Élevage
Le lapin à la croisée des chemins
La transformation du mode d’élevage de lapins s’est accélérée en France, et les éleveurs visent toujours le quart de la production issue de modes d’élevages alternatifs à la cage, d’ici à 2025. Mais il ne sera pas simple d’y parvenir.
La transformation du mode d’élevage de lapins s’est accélérée en France, et les éleveurs visent toujours le quart de la production issue de modes d’élevages alternatifs à la cage, d’ici à 2025. Mais il ne sera pas simple d’y parvenir.
Une étude récente de l’Itavi sur les investissements et l’adaptabilité des élevages cunicoles donne un peu d’espoir à la filière cunicole. Présentée lors du dernier Space à Rennes, elle a enquêté auprès de 85 éleveurs – soit plus de 10 % d’une filière qui en compte moins de 800, à près de 80 % dans le Grand Ouest – sur leurs perspectives à l’horizon 2023.
Si 17 % songent arrêter la production, des éleveurs souhaitant prendre leur retraite ou estimant ne pas avoir de perspectives suffisantes pour poursuivre leur activité, près de la moitié (46 %) se voit toujours en place encore dans cinq ans.
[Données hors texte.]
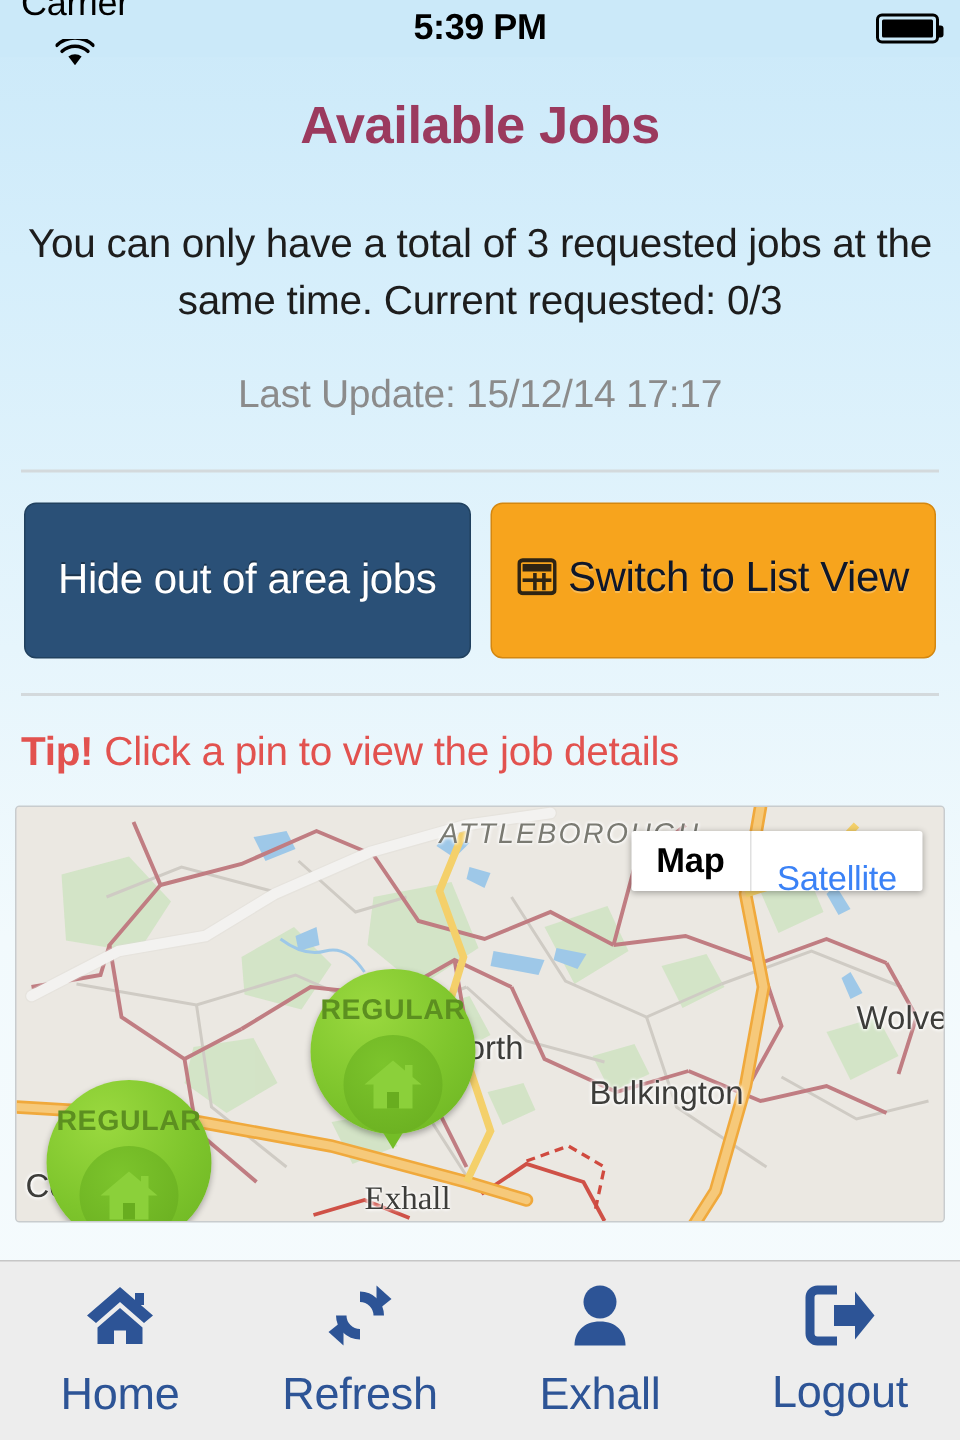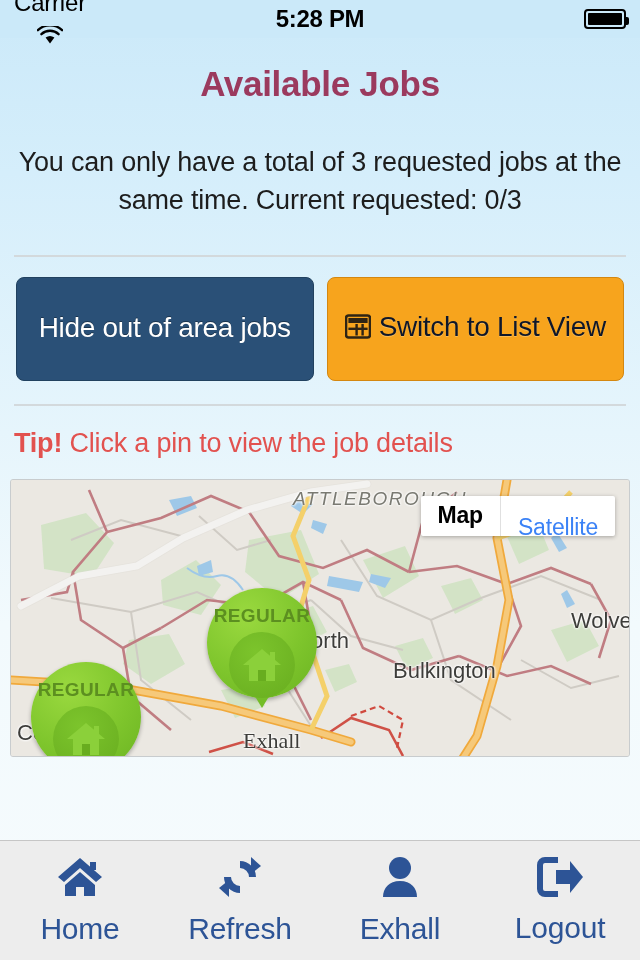--- a/index.html
+++ b/index.html
@@ -243,7 +243,7 @@
         </svg>
       </span>
     </div>
-    <div class="sb-time">5:28 PM</div>
+    <div class="sb-time">5:39 PM</div>
     <div class="sb-right">
       <div class="battery">
         <div class="battery-fill"></div>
Ils sont 21 % d’entre eux à envisager l'aménagement de leur outil de production, et 25 % ont pour objectif d’investir dans de nouveaux logements et bâtiments d’élevage.
Cette étude donne de précieux indicateurs pour une filière engagée dans la transition de sa production. Régulièrement, la cible d’antispécistes malgré sa volonté affichée de développer des modes d’élevages alternatifs à la cage, la filière cunicole se situe à la croisée des chemins. Non seulement la consommation de viande de lapin a perdu 3 % par an en moyenne en France entre 2011 et 2016, mais encore plus en 2017, 2018 et sur les sept premiers mois de l’année 2019 (-6,7 %), selon l’Itavi.
Les comptes d’exploitation des productions cunicoles sont loin d’être florissants. Au gré de l’effort vers la démédication dans les élevages – l’indice de fréquence de traitement a été abaissé de 35 à 40 % –, les éleveurs ont subi des pertes avant de maîtriser le sanitaire dans leurs ateliers. Quand ce n’était pas la VHD – maladie virale hémorragique – qui décimait leur cheptel.
Environ 8 % de la production provient d’élevages alternatifs
Pour reconquérir les consommateurs en répondant à leurs attentes sociétales, la filière vise le quart de sa production dans des élevages alternatifs d’ici 2023-2025. Elle s’y est engagée il y a deux ans dans son plan de filière présenté au gouvernement lors des débats sur les états généraux de l’alimentation.
Les opérateurs du secteur y travaillent, notamment dans un « living lab » avec l’Inra. Mais il y a encore du chemin à parcourir. « Environ 8 % de la production (un peu moins de 40 000 tonnes de viande de lapin, ndlr) provient des différents systèmes mis en place ces dernières années », explique Guy Airiau, président du Comité lapin interprofessionnel pour la promotion des produits (Clipp).
Une capacité d’autofinancement très faible
En juin 2019, la Coopérative des producteurs de lapins du bocage (CPLB du groupe Cavac), Terrena et l'Association Lœul et Piriot Multilap (ALPM) ont lancé le concept d’élevage « lapin et bien », un système d’élevage en bande sur caillebotis plastique avec terriers artificiels, alimentation garantie sans OGM et complémentée de graines de lin.
Les premiers produits de ces animaux seront disponibles en janvier 2020 dans les rayons de la grande distribution. Mais les éleveurs auront-ils la capacité financière d’investir dans ce type d’élevage ? De ce point de vue, l’étude de l’Itavi souligne que les éleveurs ont une capacité d’autofinancement très faible.
« Il est donc nécessaire que les éleveurs bénéficient de soutiens, à la fois des opérateurs sur des contrats longs, et que leurs investissements soient éligibles aux dispositifs de modernisation, comme le PCAEA. Mais pour le juge de paix, ce sera le marché. Produire de cette manière coûte plus cher. Il faudra donc que le consommateur accepte de payer plus cher cette viande “prémiumisée” », poursuit Guy Auriau.